Berikut beberapa lembaga amil zakat resmi yang beroperasi secara nasional di Indonesia:
- Baznas (Badan Amil Zakat Nasional): Lembaga resmi bentukan pemerintah yang beroperasi di tingkat nasional, provinsi, dan kabupaten/kota.
- Rumah Zakat: LAZ swasta berizin yang aktif di bidang pemberdayaan ekonomi dan pendidikan mustahik.
- Dompet Dhuafa: LAZ swasta berizin yang berfokus pada program kemanusiaan dan pemberdayaan.
- YDSF (Yayasan Dana Sosial Al Falah): LAZ yang aktif menyalurkan zakat ke berbagai program sosial dan pendidikan.
- LAZ Muhammadiyah (LazisMu): LAZ yang bernaung di bawah organisasi Muhammadiyah dengan jaringan distribusi luas.
Menurut Kementerian Agama Republik Indonesia, hanya LAZ yang telah memiliki izin resmi dari Kemenag yang sah secara hukum untuk menghimpun dan menyalurkan zakat, sehingga pastikan lembaga yang kamu pilih terdaftar resmi.
Keuntungan membayar zakat melalui lembaga resmi antara lain transparansi laporan keuangan, jangkauan distribusi yang lebih luas, serta bukti setor yang bisa dijadikan pengurang pajak penghasilan sesuai ketentuan perpajakan yang berlaku.
Kini banyak LAZ resmi yang menyediakan layanan pembayaran zakat harta secara online melalui website, aplikasi, atau transfer bank, sehingga menunaikan kewajiban ini semakin mudah dilakukan kapan saja.
Jika kamu masih ragu soal perhitungan, kamu bisa menggunakan kalkulator zakat yang tersedia di website Baznas atau LAZ terpercaya untuk memastikan jumlah zakat yang kamu bayarkan sudah benar sesuai jenis harta yang kamu miliki.
Langkah konkret yang bisa kamu ambil sekarang: hitung total harta yang kamu miliki berdasarkan enam kategori di atas, bandingkan dengan nishab zakat 2026 yang berlaku, lalu salurkan melalui lembaga amil zakat resmi pilihanmu agar zakat tersebut benar-benar sampai kepada yang berhak menerimanya.

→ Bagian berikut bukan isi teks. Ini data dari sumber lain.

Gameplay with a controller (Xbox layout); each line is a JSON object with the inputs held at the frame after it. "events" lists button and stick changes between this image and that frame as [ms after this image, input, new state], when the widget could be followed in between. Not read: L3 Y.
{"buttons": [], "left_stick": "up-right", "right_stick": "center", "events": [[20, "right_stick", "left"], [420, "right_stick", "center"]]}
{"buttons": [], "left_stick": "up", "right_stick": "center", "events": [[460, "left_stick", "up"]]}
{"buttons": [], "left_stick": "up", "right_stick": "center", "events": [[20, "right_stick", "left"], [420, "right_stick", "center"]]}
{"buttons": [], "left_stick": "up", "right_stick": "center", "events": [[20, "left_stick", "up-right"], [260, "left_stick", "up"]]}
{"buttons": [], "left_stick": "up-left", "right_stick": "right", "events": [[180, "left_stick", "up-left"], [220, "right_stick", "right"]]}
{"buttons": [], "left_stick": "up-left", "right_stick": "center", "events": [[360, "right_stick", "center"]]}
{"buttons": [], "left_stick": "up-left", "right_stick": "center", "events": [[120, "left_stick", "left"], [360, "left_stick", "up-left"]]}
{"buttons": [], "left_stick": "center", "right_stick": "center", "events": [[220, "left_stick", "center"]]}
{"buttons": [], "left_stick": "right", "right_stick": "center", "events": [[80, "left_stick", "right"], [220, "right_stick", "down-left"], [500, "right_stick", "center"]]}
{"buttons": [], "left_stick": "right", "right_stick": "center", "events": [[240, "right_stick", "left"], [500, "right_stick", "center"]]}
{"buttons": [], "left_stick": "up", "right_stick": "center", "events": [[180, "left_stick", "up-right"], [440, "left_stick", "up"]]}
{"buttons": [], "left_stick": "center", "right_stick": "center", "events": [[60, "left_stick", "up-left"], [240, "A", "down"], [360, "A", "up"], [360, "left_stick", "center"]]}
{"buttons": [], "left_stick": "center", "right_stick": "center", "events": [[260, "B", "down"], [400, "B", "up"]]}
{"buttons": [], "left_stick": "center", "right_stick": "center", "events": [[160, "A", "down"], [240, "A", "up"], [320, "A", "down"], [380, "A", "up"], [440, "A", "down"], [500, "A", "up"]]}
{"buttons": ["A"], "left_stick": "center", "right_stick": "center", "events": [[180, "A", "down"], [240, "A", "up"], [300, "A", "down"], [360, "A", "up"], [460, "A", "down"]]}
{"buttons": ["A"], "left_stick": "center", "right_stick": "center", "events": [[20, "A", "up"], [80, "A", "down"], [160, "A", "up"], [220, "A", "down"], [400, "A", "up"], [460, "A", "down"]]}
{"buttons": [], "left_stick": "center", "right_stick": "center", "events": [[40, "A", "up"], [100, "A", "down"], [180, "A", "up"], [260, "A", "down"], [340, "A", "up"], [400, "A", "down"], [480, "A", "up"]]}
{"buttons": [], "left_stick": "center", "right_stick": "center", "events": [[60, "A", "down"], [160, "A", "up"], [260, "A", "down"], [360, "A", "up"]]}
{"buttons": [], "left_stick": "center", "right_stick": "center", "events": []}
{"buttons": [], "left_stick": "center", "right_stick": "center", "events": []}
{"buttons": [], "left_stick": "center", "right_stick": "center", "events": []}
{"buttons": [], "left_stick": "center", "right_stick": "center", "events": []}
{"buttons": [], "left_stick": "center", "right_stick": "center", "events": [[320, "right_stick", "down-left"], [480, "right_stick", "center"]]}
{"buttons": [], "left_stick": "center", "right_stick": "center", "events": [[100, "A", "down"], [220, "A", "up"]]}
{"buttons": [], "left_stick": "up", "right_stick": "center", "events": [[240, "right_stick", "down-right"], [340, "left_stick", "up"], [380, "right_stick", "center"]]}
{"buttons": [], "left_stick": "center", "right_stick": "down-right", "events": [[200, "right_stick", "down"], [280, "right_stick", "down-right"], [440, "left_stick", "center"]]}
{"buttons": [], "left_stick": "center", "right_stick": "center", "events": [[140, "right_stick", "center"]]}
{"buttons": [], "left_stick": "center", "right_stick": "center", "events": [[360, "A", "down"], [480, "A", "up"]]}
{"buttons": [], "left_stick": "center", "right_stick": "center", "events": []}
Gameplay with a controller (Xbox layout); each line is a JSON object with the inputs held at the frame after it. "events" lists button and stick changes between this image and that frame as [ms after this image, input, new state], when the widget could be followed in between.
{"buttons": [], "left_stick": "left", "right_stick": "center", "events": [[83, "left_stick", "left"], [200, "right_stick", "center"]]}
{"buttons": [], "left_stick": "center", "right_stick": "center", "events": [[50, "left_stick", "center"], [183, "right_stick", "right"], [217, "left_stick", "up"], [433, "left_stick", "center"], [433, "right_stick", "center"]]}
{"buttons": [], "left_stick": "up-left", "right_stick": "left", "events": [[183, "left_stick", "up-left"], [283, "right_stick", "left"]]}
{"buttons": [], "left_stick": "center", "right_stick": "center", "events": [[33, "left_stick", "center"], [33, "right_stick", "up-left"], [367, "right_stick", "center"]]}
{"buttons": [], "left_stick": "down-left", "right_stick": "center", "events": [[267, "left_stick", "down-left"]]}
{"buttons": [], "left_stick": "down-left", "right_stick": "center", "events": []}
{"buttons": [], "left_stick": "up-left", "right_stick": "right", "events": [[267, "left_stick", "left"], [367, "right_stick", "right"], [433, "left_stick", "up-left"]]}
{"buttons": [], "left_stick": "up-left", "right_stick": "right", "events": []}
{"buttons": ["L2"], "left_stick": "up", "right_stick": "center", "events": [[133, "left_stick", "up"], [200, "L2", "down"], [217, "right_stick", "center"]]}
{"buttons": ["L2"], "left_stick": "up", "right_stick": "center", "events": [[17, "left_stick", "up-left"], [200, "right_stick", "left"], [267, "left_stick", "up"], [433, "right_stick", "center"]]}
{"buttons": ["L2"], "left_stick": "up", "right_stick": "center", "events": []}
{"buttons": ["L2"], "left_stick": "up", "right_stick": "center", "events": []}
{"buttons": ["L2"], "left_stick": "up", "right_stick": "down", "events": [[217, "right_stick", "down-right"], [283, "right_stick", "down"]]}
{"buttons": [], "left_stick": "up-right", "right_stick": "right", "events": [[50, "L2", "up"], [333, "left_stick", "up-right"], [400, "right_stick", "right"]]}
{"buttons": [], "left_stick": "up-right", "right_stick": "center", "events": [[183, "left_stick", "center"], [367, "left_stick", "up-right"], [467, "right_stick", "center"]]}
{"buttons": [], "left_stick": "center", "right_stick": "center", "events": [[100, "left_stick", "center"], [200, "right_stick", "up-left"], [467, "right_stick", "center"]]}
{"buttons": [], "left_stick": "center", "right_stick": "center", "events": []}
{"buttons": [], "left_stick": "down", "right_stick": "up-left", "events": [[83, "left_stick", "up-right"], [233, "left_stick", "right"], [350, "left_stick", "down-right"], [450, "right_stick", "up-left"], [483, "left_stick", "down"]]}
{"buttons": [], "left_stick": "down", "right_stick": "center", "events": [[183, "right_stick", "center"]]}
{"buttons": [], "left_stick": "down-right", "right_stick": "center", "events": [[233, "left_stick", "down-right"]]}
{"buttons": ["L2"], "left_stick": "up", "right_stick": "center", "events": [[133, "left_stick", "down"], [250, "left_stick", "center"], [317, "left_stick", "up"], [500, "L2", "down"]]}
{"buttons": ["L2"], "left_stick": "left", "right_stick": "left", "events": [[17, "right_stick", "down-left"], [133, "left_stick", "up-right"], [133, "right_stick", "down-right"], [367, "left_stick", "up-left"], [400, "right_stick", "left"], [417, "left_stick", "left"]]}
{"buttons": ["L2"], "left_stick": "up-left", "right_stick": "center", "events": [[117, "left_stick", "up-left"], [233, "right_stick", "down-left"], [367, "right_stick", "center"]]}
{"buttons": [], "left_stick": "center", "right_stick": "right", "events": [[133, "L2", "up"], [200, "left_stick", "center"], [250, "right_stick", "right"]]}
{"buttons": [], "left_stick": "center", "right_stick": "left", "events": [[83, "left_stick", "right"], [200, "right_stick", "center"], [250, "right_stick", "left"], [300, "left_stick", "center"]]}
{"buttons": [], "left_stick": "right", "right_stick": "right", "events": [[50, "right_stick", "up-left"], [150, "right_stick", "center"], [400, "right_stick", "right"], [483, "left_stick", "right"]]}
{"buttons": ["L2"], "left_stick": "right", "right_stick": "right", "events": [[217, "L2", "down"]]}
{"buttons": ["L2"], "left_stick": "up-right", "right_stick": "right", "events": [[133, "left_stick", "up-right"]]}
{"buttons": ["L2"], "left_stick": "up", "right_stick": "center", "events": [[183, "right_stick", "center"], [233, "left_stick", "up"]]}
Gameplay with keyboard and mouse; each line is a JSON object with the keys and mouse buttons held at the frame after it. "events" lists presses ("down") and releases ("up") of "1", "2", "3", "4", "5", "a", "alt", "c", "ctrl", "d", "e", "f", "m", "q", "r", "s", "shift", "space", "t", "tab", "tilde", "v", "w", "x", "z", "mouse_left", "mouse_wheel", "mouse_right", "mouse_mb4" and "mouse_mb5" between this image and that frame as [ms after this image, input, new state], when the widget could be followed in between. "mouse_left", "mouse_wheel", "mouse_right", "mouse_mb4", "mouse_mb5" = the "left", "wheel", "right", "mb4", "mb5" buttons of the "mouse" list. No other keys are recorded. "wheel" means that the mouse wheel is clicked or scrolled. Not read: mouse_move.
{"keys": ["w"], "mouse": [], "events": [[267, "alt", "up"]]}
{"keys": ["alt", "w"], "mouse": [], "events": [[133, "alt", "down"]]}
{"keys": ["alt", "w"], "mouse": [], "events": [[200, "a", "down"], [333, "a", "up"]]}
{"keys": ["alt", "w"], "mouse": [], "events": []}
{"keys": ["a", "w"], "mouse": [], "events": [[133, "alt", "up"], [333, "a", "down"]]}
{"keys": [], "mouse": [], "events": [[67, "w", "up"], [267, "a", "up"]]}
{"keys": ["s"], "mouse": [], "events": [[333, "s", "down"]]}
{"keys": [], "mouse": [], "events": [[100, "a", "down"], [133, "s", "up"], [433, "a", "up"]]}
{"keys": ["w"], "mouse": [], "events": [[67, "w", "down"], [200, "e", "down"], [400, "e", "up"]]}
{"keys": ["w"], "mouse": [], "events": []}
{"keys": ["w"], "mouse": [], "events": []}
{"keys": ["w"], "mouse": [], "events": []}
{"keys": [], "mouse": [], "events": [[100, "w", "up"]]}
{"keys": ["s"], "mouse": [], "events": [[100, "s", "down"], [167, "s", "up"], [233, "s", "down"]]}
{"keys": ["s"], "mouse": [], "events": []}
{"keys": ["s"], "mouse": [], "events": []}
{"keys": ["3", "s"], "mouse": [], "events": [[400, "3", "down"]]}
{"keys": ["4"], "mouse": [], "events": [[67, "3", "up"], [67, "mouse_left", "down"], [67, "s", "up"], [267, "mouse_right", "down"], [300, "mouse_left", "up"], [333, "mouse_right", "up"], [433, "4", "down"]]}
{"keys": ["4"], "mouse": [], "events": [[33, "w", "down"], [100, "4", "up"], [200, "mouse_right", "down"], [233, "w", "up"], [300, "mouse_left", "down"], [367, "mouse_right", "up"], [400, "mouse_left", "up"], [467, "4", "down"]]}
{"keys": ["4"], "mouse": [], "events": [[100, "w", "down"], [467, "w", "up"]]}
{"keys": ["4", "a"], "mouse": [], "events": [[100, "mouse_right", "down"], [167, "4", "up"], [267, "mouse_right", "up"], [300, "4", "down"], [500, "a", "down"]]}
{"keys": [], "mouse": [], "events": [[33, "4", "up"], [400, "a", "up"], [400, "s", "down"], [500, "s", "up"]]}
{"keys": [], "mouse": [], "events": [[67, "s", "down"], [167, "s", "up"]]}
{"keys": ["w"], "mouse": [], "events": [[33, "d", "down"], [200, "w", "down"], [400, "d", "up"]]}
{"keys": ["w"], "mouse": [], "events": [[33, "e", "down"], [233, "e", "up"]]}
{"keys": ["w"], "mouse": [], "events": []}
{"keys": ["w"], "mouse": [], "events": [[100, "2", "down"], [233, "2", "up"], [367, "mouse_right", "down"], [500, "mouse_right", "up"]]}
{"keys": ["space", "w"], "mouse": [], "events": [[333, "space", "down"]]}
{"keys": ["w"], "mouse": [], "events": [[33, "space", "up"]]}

FAQ: Pertanyaan Umum Seputar Jenis Zakat Harta
Apakah zakat penghasilan dan zakat tabungan dihitung terpisah?
Ya, keduanya dihitung secara terpisah karena berbeda jenis harta, namun kamu juga perlu memastikan tidak terjadi penghitungan ganda atas harta yang sama, misalnya penghasilan yang sudah dizakati tidak perlu dizakati lagi sebagai tabungan pada tahun yang sama.
Apa yang dimaksud haul dalam zakat maal dan apakah semua jenis harta mensyaratkannya?
Haul adalah kepemilikan harta yang telah berlangsung selama satu tahun hijriah penuh, namun tidak semua jenis harta mensyaratkan haul karena zakat pertanian wajib dikeluarkan langsung setiap panen, dan zakat rikaz wajib dikeluarkan langsung saat harta ditemukan.
Bagaimana jika harta yang dimiliki terdiri dari beberapa jenis sekaligus?
Setiap jenis harta dihitung nishabnya secara terpisah sesuai kategorinya masing-masing, dan kamu wajib membayar zakat untuk setiap jenis yang telah memenuhi nishab dan syarat haul, bukan digabungkan menjadi satu penghitungan.